Fertigung von Formfedern: ein vielschichtiger Prozess

Bild zum Artikel Herstellung technischer Federn: ein vielschichtiger Prozess

Um technische Federn in ihrer nahezu unüberschaubaren Anwendungsvielfalt zweckoptimiert und immer auf dem neuesten Stand der Technik herzustellen, muss man sich sowohl in der Beschaffung optimaler Materialien und Bauteile als auch in sämtlichen Fertigungsverfahren bestens auskennen. Um höchsten Qualitätsmaßstäben gerecht zu werden, erfordert das Lasern, Stanzen, Umformen und Montieren von technischen Federn neben dem Einsatz modernster Technik auch die damit verbundene Spezialkompetenz der Mitarbeiter.

Form follows function

Der bekannte Satz aus der Lehre vom guten Design gilt insbesondere im Bereich der hoch diversifizierten Anwendungsmöglichkeiten technischer Federn. Ob Formfeder, Flachfeder, Federklammer oder Federclip: Den Ausgangspunkt konstruktiver Überlegungen zu einer individuellen Lösung – ob hochkomplex oder auch ganz einfach – bildet immer die geforderte Funktionalität. Sie hat sich optimal in die sie umgebende Geometrie von Bauteilen einzupassen. Die spannende Frage dabei ist, in welcher Form die Feder den höchsten Effizienzwert erzielt. Im Kontext des Gesamtprodukts oder der Gesamtmaschinerie, in der die Feder wirkt, spielen auch Nachhaltigkeit und Ökologie ihre Rolle. Die Form „folgt“ also mehr Kriterien als nur ihrer technischen Funktion.

Formfedern sind anspruchsvoll

Die Produktion individueller Formfedern ist komplex. Oftmals komplizierte Formen, wie sie im Maschinenbau oder in der Feinwerk- oder Elektrotechnik sowie in der Medizintechnik Verwendung finden, lassen eine einfache Berechnung und Auslegung nicht zu. Insofern sind technisches Know-how und aktuelle Berechnungsmethoden gefragt, damit in der Folge die passenden Fertigungsverfahren eingesetzt werden. Es empfiehlt sich für Auftraggeber, eine ausführliche Dokumentation aller Faktoren der Fertigung zu bestellen, die es bei nachfolgenden Auslegungen ermöglicht, auf die gewonnenen Erkenntnisse zurückzugreifen und Zeit einzusparen. Je anspruchsvoller die Anforderungen sind, desto effektiver wirkt die Dokumentation bei späteren Prozessen.

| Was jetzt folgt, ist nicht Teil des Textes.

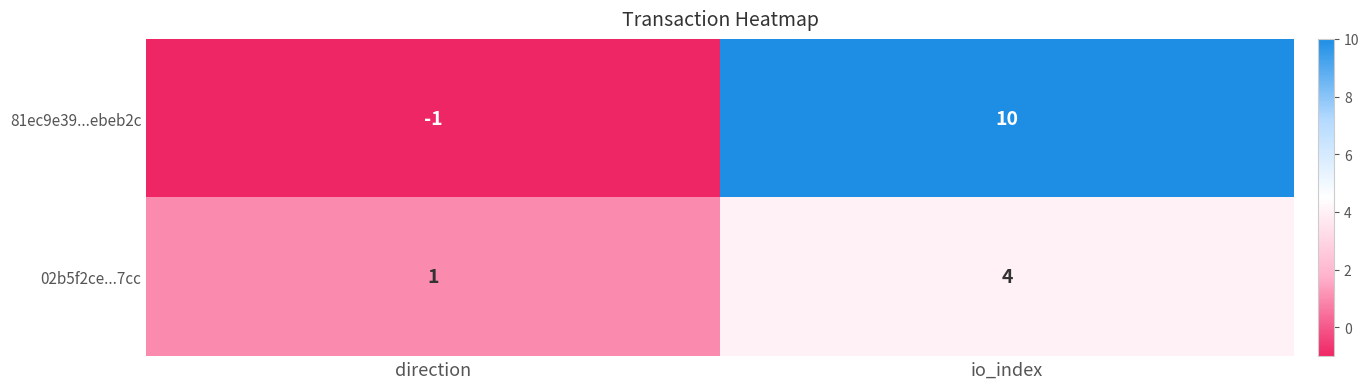

True or false: 81ec9e39...ebeb2c has a value of 10 at io_index.

True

Federformen kennen keine Grenzen

So überschaubar die Fertigungsverfahren von technischen Federn im Prinzip sind, so grenzenlos ist ihre Formgebung. In der Regel kommen anfangs reine Stanzbiege- und Laserschneideverfahren zum Einsatz, die dann in einem oder mehreren weiteren Schritten zum Umformen durch Biegen, Prägen, Kanten oder Tiefziehen führen. Mit dieser Klaviatur technischer Formverfahren lassen sich nahezu unzählige Produkte schaffen, die höchste Funktionalität auf kleinstem Raum in sich vereinigen. Die Oberflächenbehandlungen spezialisiert die Feder auf ihren ganz besonderen Einsatzzweck.
Trowalisieren, Gleitschleifen, Phosphatieren, Brünieren, Verzinken und Lackieren sind entsprechende Verfahren, die zum Rüstzeug jedes Herstellers technischer Federn gehören sollte.

Der Schlüssel zur optimalen Formfeder

Die Kompetenz in allen Bereichen des Gesamtpakets der Fertigung entscheidet darüber, welche Effizienz und Nachhaltigkeit in der einzelnen technischen Feder wirkt. Bei Schaaf gehen Sie auf Nummer Sicher, wenn Sie im Haus das geballte Wissen über Werkstoffe und Materialien sowie die unterschiedlichsten Fertigungsverfahren vorfinden wollen. Dies impliziert natürlich auch das Vorhandensein modernster Maschinerie, mit der auch dem vermeintlich unlösbaren Problem ein Produkt gegenüber gestellt wird, das eine individuelle nachhaltige und wirtschaftlich überzeugende Lösung beinhaltet.